BEGIN EXTRACTED MATERIAL

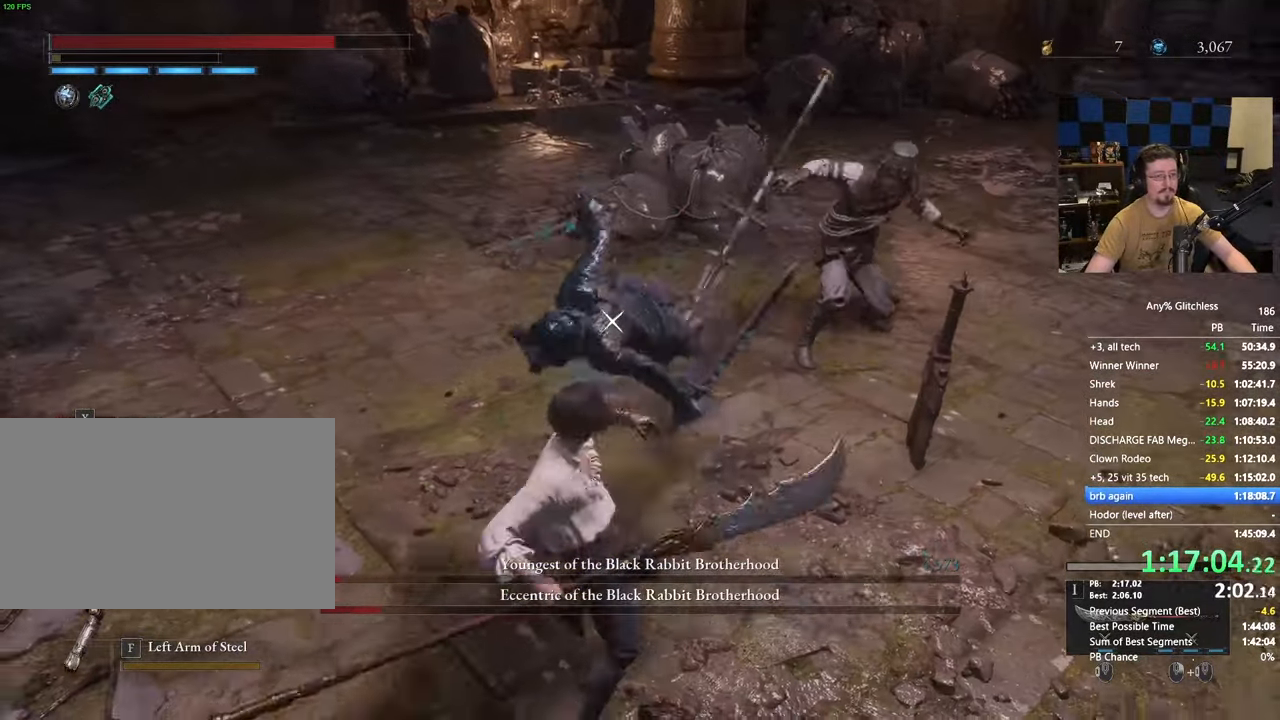
{"keys": [], "mouse": [], "events": []}
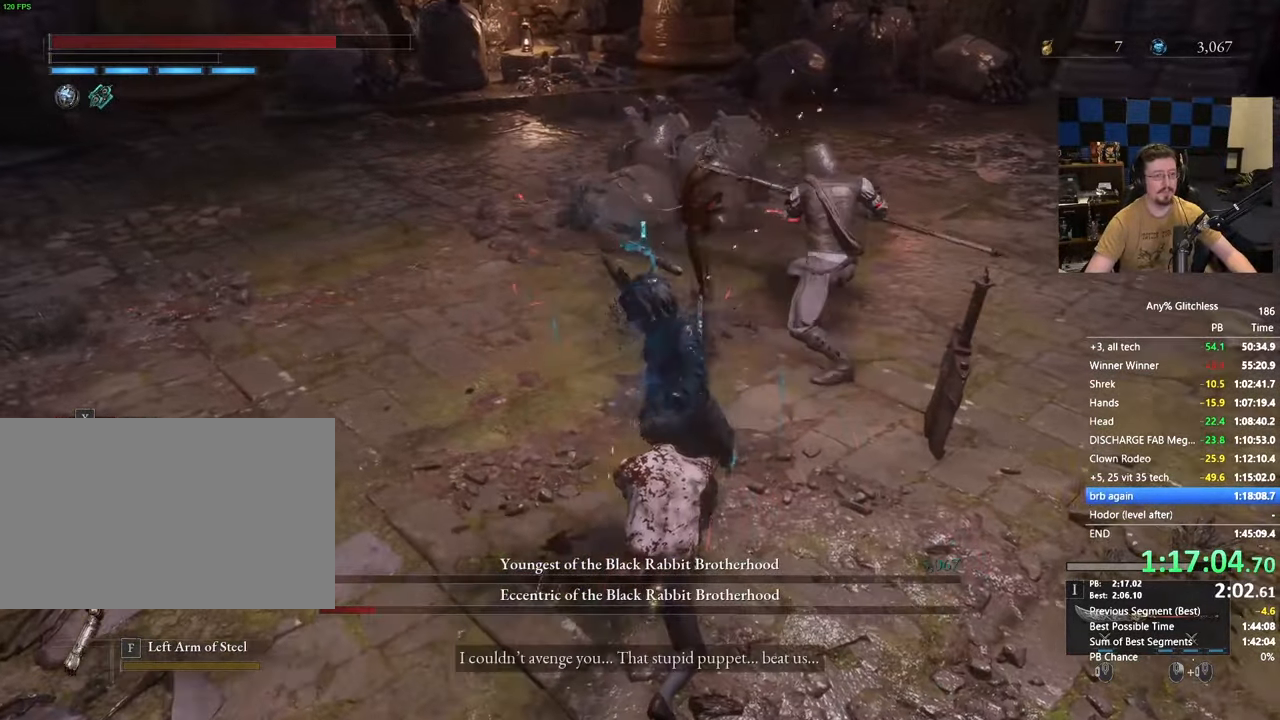
{"keys": ["d", "w"], "mouse": [], "events": [[133, "d", "down"], [217, "d", "up"], [267, "d", "down"], [267, "w", "down"]]}
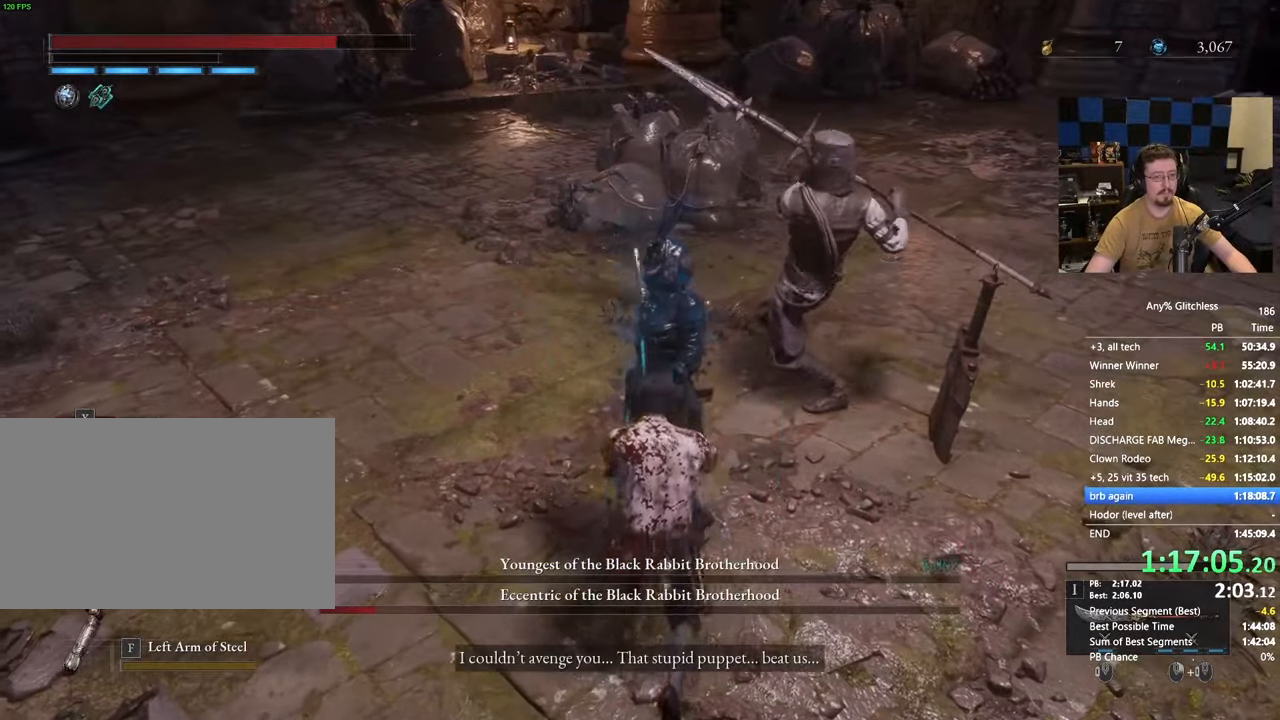
{"keys": ["d", "w"], "mouse": [], "events": [[50, "d", "up"], [483, "d", "down"]]}
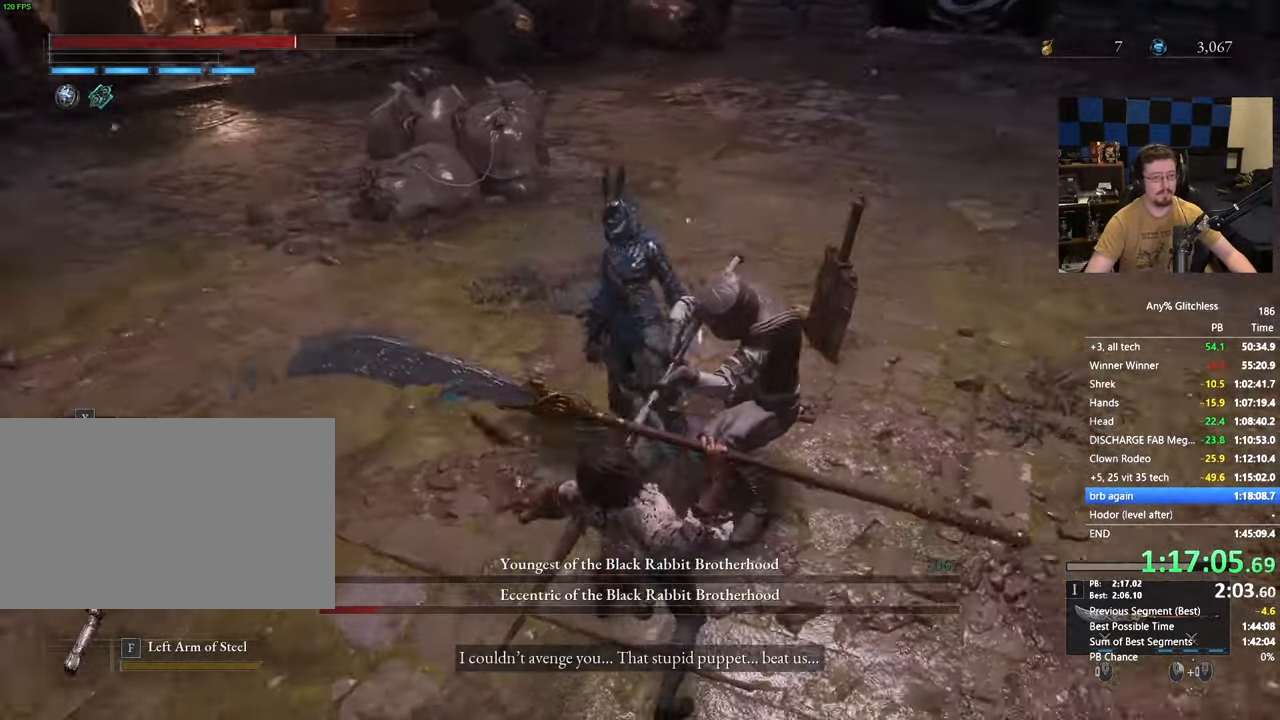
{"keys": ["d", "space", "w"], "mouse": [], "events": [[200, "space", "down"]]}
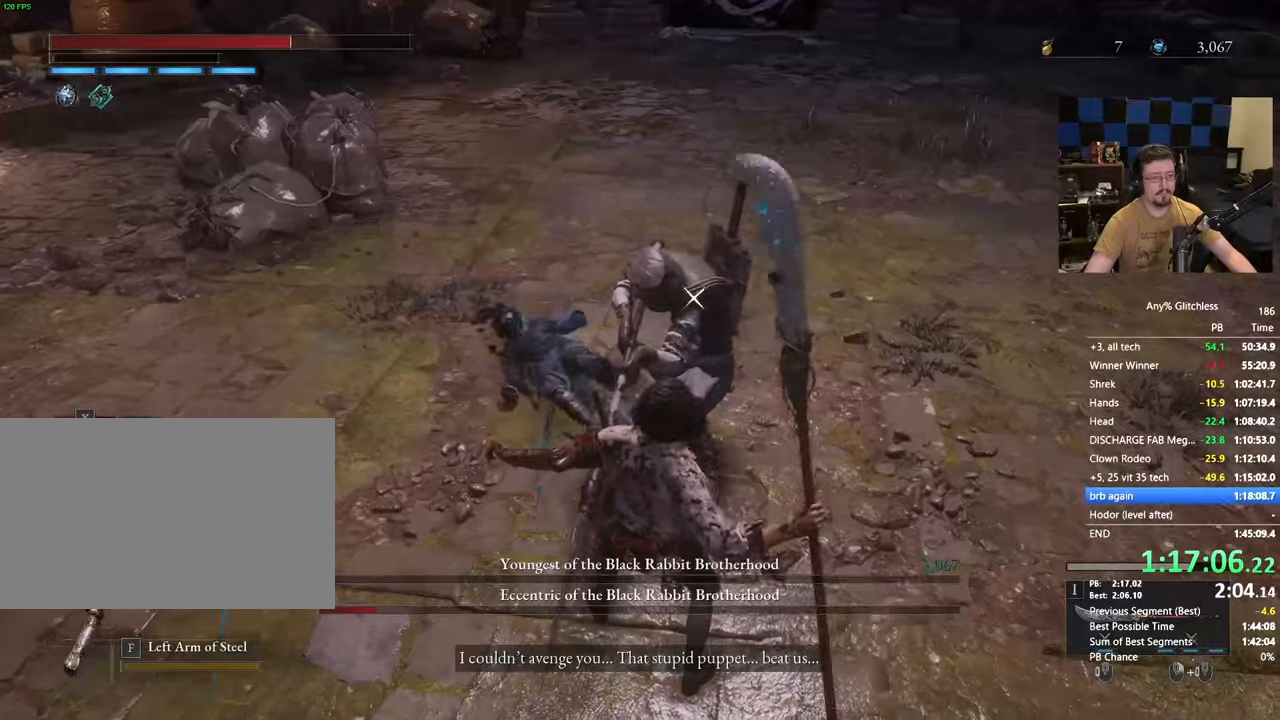
{"keys": ["d", "space", "w"], "mouse": [], "events": [[33, "w", "up"], [450, "w", "down"]]}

END EXTRACTED MATERIAL

=== EXERCISE REQUIREMENTS ===
Transcribe every record above exactly, leaving out the pictures.

=== RESULT OF THE EXERCISE ===
{"keys": [], "mouse": [], "events": []}
{"keys": ["d", "w"], "mouse": [], "events": [[133, "d", "down"], [217, "d", "up"], [267, "d", "down"], [267, "w", "down"]]}
{"keys": ["d", "w"], "mouse": [], "events": [[50, "d", "up"], [483, "d", "down"]]}
{"keys": ["d", "space", "w"], "mouse": [], "events": [[200, "space", "down"]]}
{"keys": ["d", "space", "w"], "mouse": [], "events": [[33, "w", "up"], [450, "w", "down"]]}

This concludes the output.